Behind the Stock: Adani’s entry into copper mining goes against group’s recent strategy

The Adani Group has managed to stage quite a turnaround since the beginning of the pandemic, by shifting the entire focus of its business strategy.

The billions of dollars of investment brought in by the group in its airport, data centers, city gas distribution, ports and renewable energy verticals has convinced the stock market that the conglomerate is preparing itself for the future and at the same time reducing the cyclical nature of its revenues.

In doing so, Gautam Adani took a leaf out of Reliance Industries’ playbook, as he shifted the focus of the conglomerate away from the volatile business of commodity trading and coal towards entities that can generate annuity-style revenues, just as Mukesh Ambani did with a shift towards digital services and telecommunications.

The pivot away from cyclical business has led to greater appreciation among investors of what Adani group is trying to build and has propelled Gautam Adani into the top echelons of billionaires in the world.

Yet, Adani remains an opportunistic businessman and he has now set his sights on the global copper business.

This past Thursday, Adani Enterprises, the flagship company of the Group, announced entry into the copper mining business through the incorporation of a subsidiary named Kutch Copper. The move appears solid on the face.

Copper is expected to be in high demand in the post-pandemic world with predictions from Goldman Sachs to Trafigura that the industrial commodity is in a new super-cycle, such as the one seen between 2004 and 2011.

The commodity has doubled in price to nearly $9,000 per tonne since hitting multi-year lows in March 2020, and Trafigura expects the price to top $15,000 per tonne in the coming years driven by demand for the metal in production of environmentally-friendly technology and products like electric vehicle.

In India, there aren’t many major players in the industry, barring Hindalco Industries, Vedanta and Hindustan Copper. Production capacity for refined copper has been hamstrung in the past few years after the closure of Vedanta’s Tuticorin plant, which means there is an opportunity for a new player to enter to try and meet the supply deficit.

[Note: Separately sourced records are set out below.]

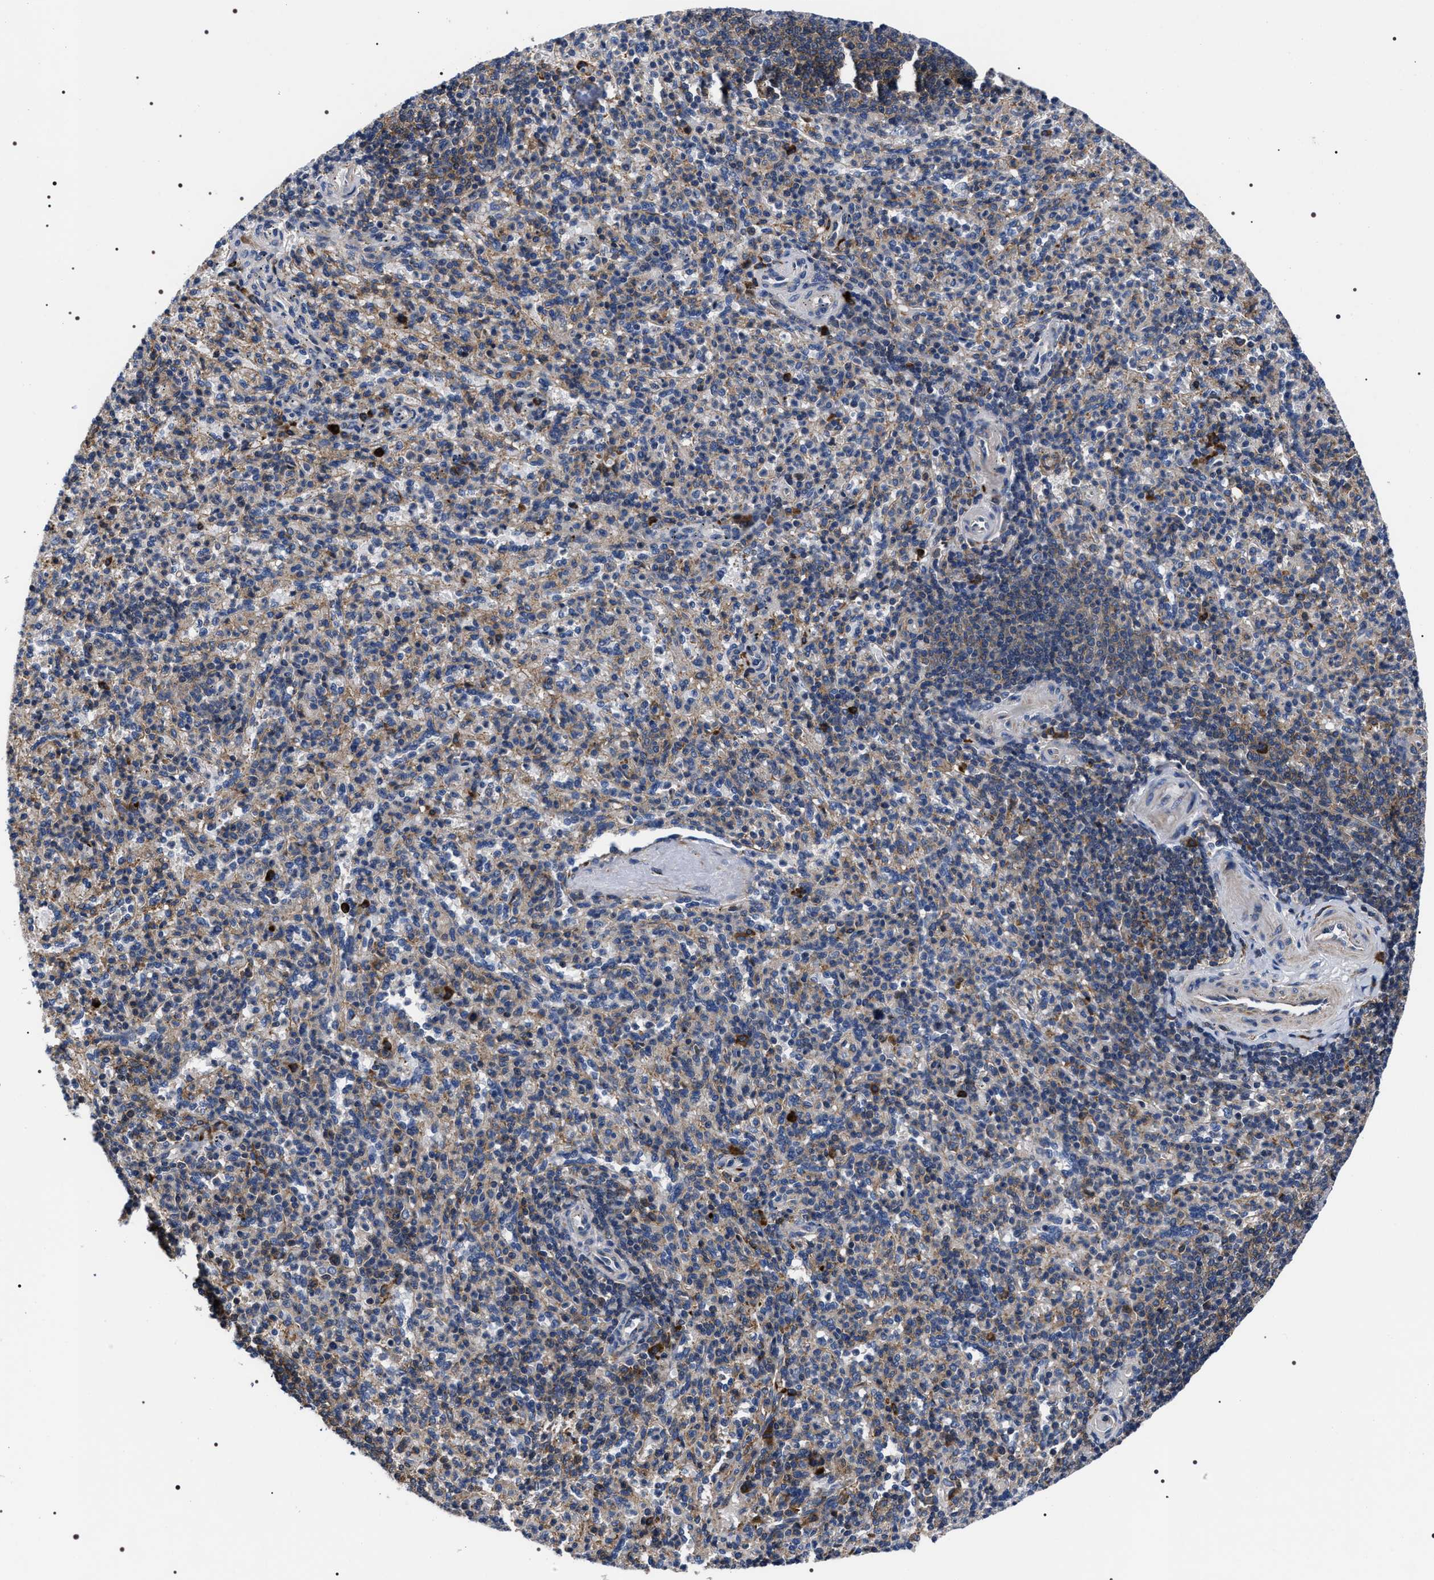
{"staining": {"intensity": "weak", "quantity": "25%-75%", "location": "cytoplasmic/membranous"}, "tissue": "spleen", "cell_type": "Cells in red pulp", "image_type": "normal", "snomed": [{"axis": "morphology", "description": "Normal tissue, NOS"}, {"axis": "topography", "description": "Spleen"}], "caption": "About 25%-75% of cells in red pulp in normal human spleen demonstrate weak cytoplasmic/membranous protein staining as visualized by brown immunohistochemical staining.", "gene": "MIS18A", "patient": {"sex": "male", "age": 36}}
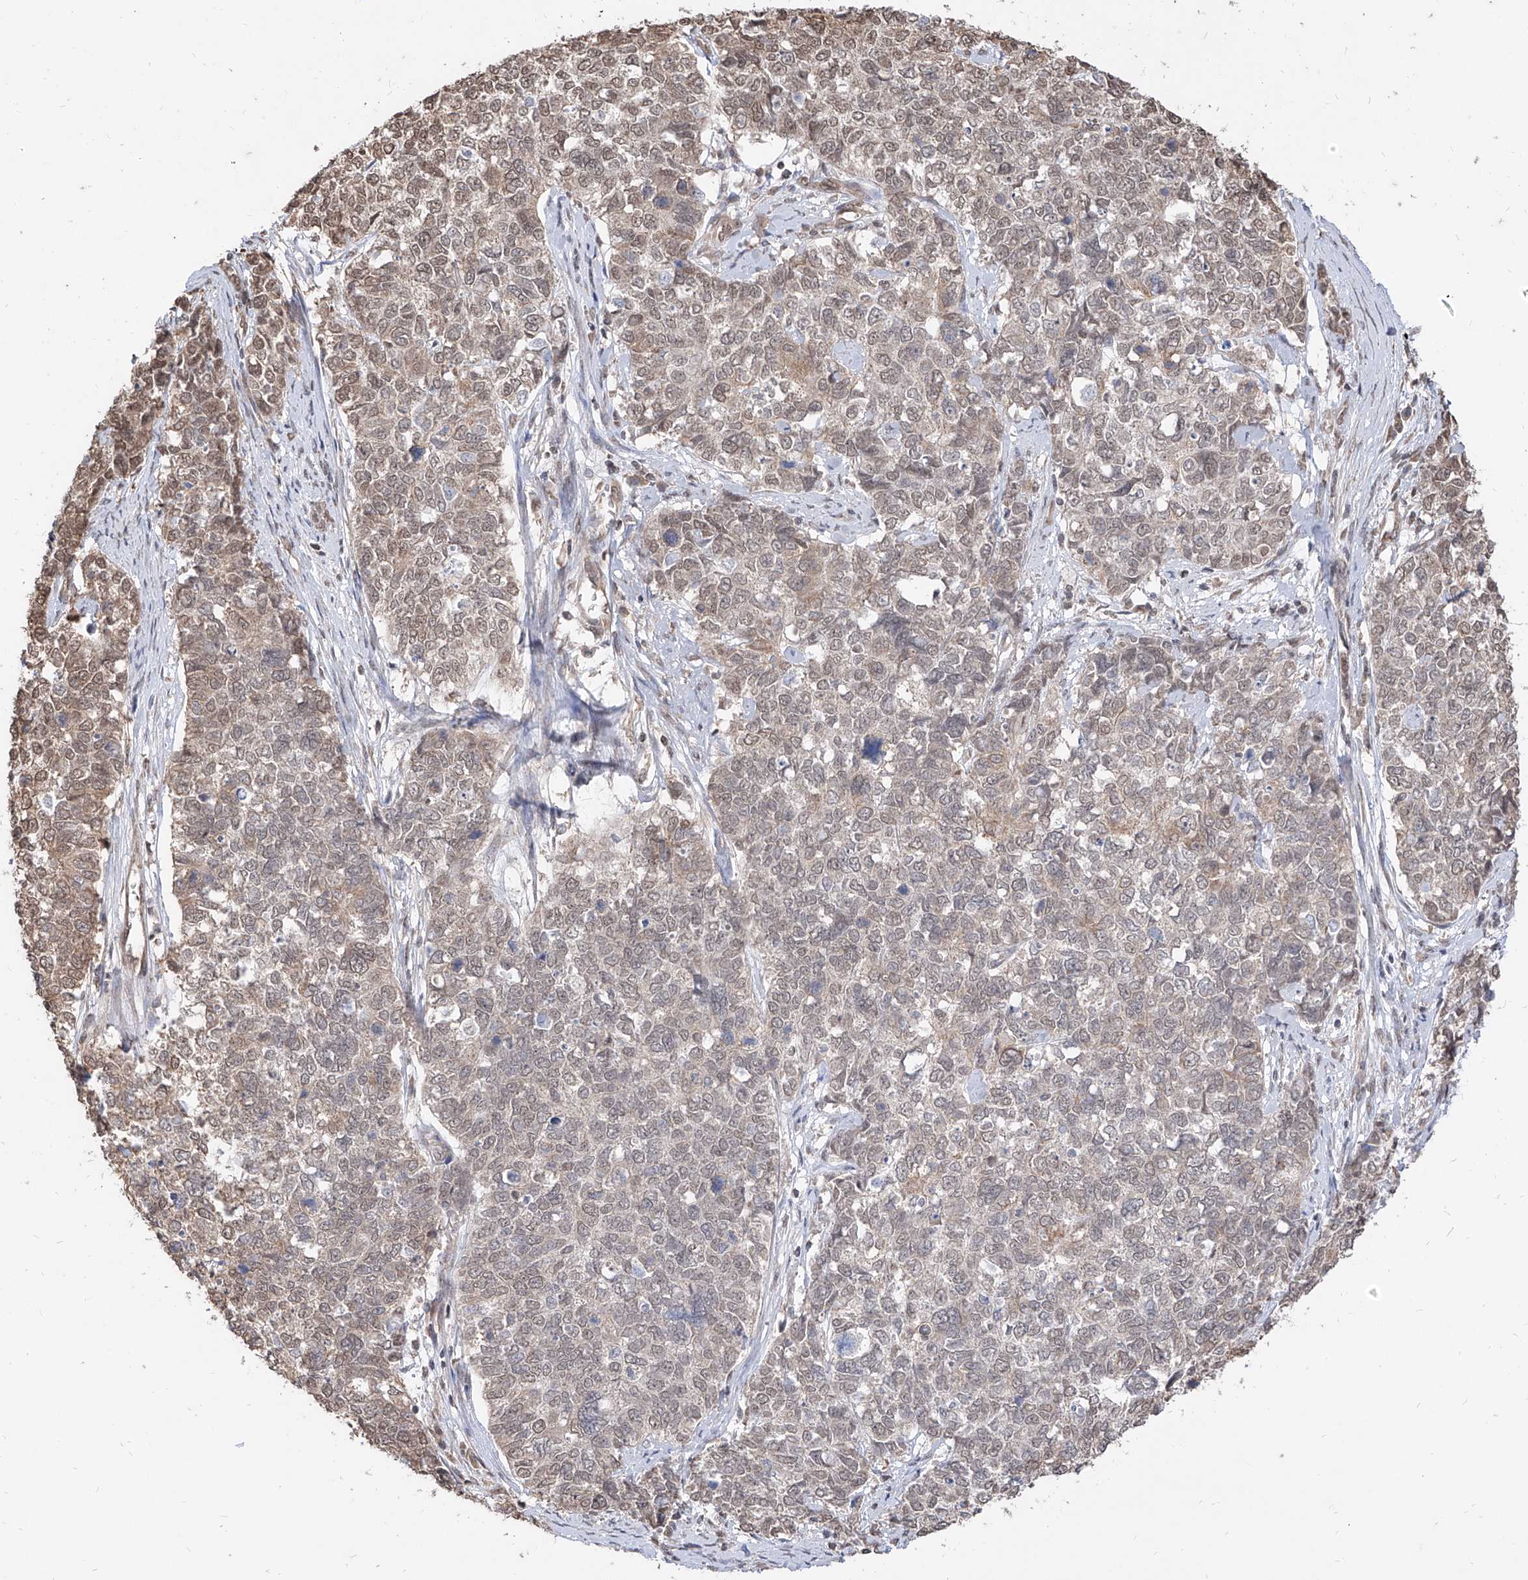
{"staining": {"intensity": "weak", "quantity": "25%-75%", "location": "cytoplasmic/membranous,nuclear"}, "tissue": "cervical cancer", "cell_type": "Tumor cells", "image_type": "cancer", "snomed": [{"axis": "morphology", "description": "Squamous cell carcinoma, NOS"}, {"axis": "topography", "description": "Cervix"}], "caption": "Immunohistochemistry (DAB (3,3'-diaminobenzidine)) staining of squamous cell carcinoma (cervical) displays weak cytoplasmic/membranous and nuclear protein expression in approximately 25%-75% of tumor cells.", "gene": "C8orf82", "patient": {"sex": "female", "age": 63}}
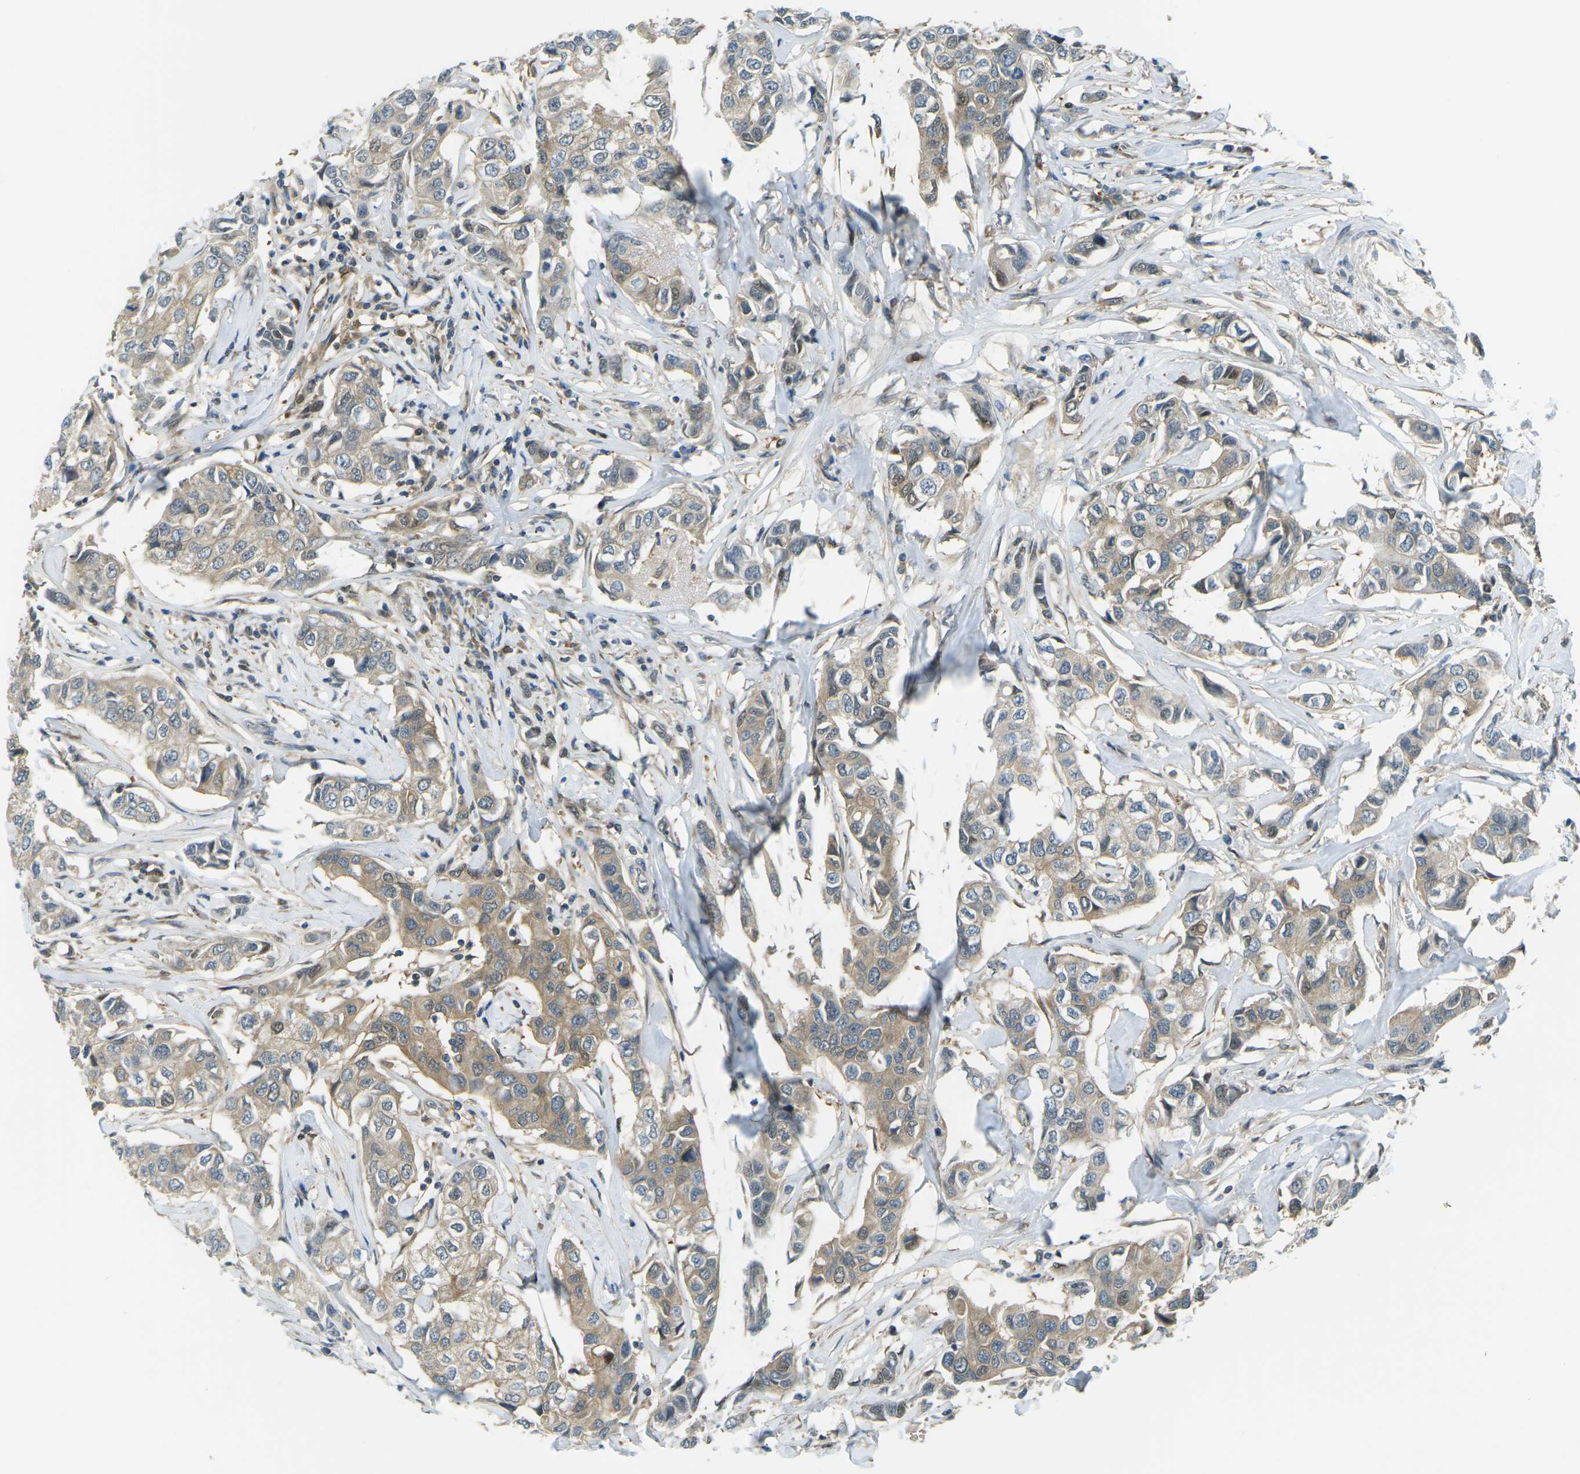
{"staining": {"intensity": "moderate", "quantity": ">75%", "location": "cytoplasmic/membranous"}, "tissue": "breast cancer", "cell_type": "Tumor cells", "image_type": "cancer", "snomed": [{"axis": "morphology", "description": "Duct carcinoma"}, {"axis": "topography", "description": "Breast"}], "caption": "A photomicrograph of invasive ductal carcinoma (breast) stained for a protein shows moderate cytoplasmic/membranous brown staining in tumor cells.", "gene": "PIEZO2", "patient": {"sex": "female", "age": 80}}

Despite the opportunities that the copper business may represent, it is still a highly cyclical business and similar to the group’s earlier avatar. Cyclical businesses are not rewarded as sweetly by investors as recurring revenue businesses, simply because the former leads to uncertainty in terms of predicting future earnings. Investors despise uncertainty.

In that context, Adani Group’s entry into the copper business goes against the group’s recent strategy of minimising earnings volatility and dependence on business cycles.

It may not entirely alter the optimism that investors have shown on the new direction of the conglomerate’s future and the investment in the copper business may reap rewards in the short term given the benign market conditions, but it will force investors to think if the uncertainty they need to be worried about is not about the nature of business, but the business strategy itself.

Adani Group’s investments in airports, ports, data centers and city gas distribution businesses had made investors look at the conglomerate in a different light: a group looking to reduce earnings risk and improve return profiles. Throwing a dash of copper in that stew is akin to pouring salt in a chocolate sundae.

Investors, therefore, will hope Gautam Adani’s latest move is just an exception, and not the rule.